The credit belongs to the man who is actually in the arena, whose face is marred by dust and sweat and blood; who strives valiantly; who errs, who comes short again and again, because there is no effort without error and shortcoming; but who does actually strive to do the deeds; who knows great enthusiasm, the great devotions; who spends himself in a worthy cause; who at the best knows in the end the triumph of high achievement, and who at the worst, if he fails, at least fails while daring greatly….”
This speaks to me of the ability to have an understanding that it becomes necessary in opening our souls in a vulnerability to engage ourselves in our pursuits in life.
Through investing and engaging in our endeavors, we will undoubtedly experience both the failures and successes and hopefully realize this is part of life. It is a necessary ingredient that persons fail before they attain a level of success in their lives; business, career, relationships, volunteering, spiritual roles, maturity, etc.
As human beings it becomes necessary to integrate all our experiences, both the negative and positive ones, along with emotional states. It is in fully accepting and in the allowing ourselves space to hold all these moments within in order to process these events into growth related times.
Hopefully as adults, (although many fail to realize this at any level) we come to a place that teaches us, in order to move through life in accomplishing goals, participating in endeavors, and building healthy relationships with others, we learn from these times, using what has not worked or been affective in this sifting process, of what or who, we allow to remain in our lives and what, or who becomes necessary in learning how to let go of, that helps us in maturing into wise persons.
Brene Brown – a LMSW stated: “Perfect and bulletproof are seductive, but they don’t exist in the human experience. We must walk into the arena, whatever it may be – a new relationship, an important meeting, our creative process, or a difficult family conversation – with courage and the willingness to engage.
Rather than sitting on the sidelines and hurling judgment and advice, we must dare to show up and let ourselves be seen. This is vulnerability.

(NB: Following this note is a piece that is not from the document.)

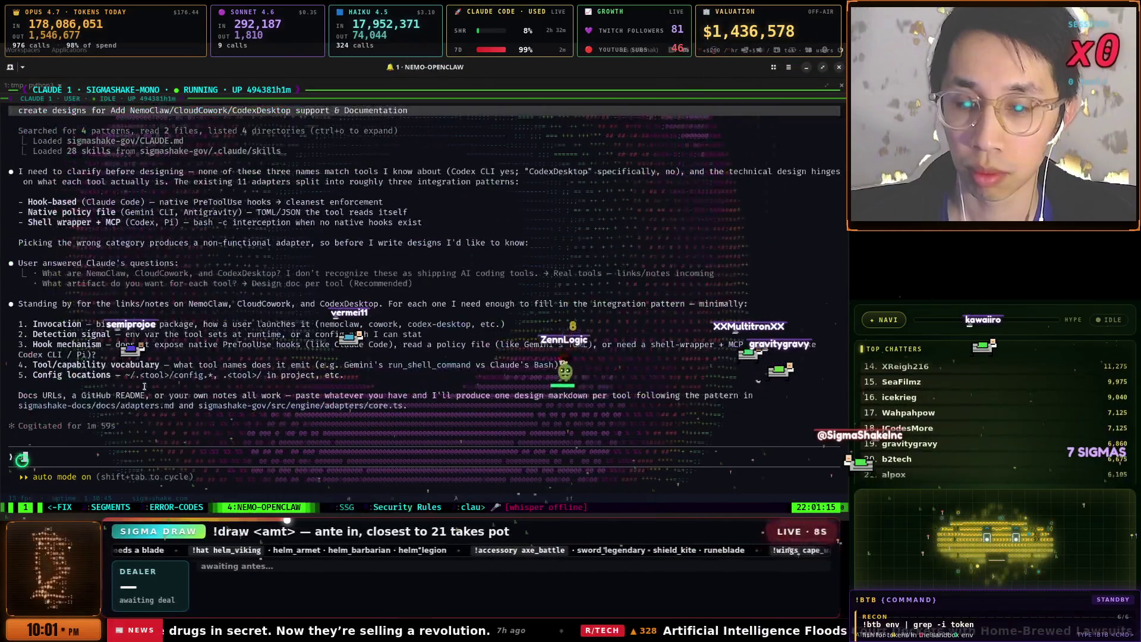
pyautogui.press('ctrl+b')
pyautogui.press('5')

This is daring greatly.”
There are persons who will deny any wrongs they have made, excuse or justify ill behavior or defend inappropriate happenings or offenses done, of either themselves, or those they are in leadership over, in attempts with keeping to a belief system that they are above error and that they have some sort of a ‘knowing’ that how they behave and respond to others is always right, in light of any other evidence that may exist to the contrary from issues others in their midst try to raise in having addressed.
Whether we have a spirituality to our life or not, the only way to grow in maturing as healthy adults, is in learning from our experiences as a whole, integrating all sides, negative and positive, into our beings, and seeking to have right relationships in respectfully relating to others in valuing, honoring, and giving dignity to our conversations.
Vulnerability is closely tied to humility in the realizing we all share in our humanity and there is no one who has arrived in any state of perfection while walking this earth.
As a woman of Faith, my desire to remain open before God and before others as an approachable person is who I want to be, in valuing the sanctity of space with others, where I desire to create a safe place where they can just come as they are, making confidences known, that I hold others conversations with the highest of integrity, in offering a listening environment, where I remain open to the Spirit’s guidance, respecting and giving honor to their voice.
Creating places where others feel safe is vital to our wellbeing and in the bonds we make with others, in allowing them a place, to come to us and let us know of any wrongs or offenses we have made, (or those we have some supervisory or leadership charge over has made) giving us opportunity to address hurt, suffering, or pain that has resulted as a consequence, that in our responses, we will hopefully help towards healing wounds.
There can be no healing of wounds, no bonds of friendship when we are not willing to be both accessible and approachable before others as this lack will not build pathways for peace, but will build walls and obstacles in living on this earth as God’s children, walking in an honesty and sincerity, having pure motivations with one another.
All this to say, vulnerability is a strength within a person in being an open heart, in being a real and authentic human being.
When we are able to walk as authentic human beings, God opens our lives in incredible ways, ushering us into a world where meaningful connections and relationships become what is of value and what is of worth in this life.
The remnants of our lives that remains when our bodies are gone, are the impressions and value we have instilled in other persons, in having made a difference to have been known and to have loved.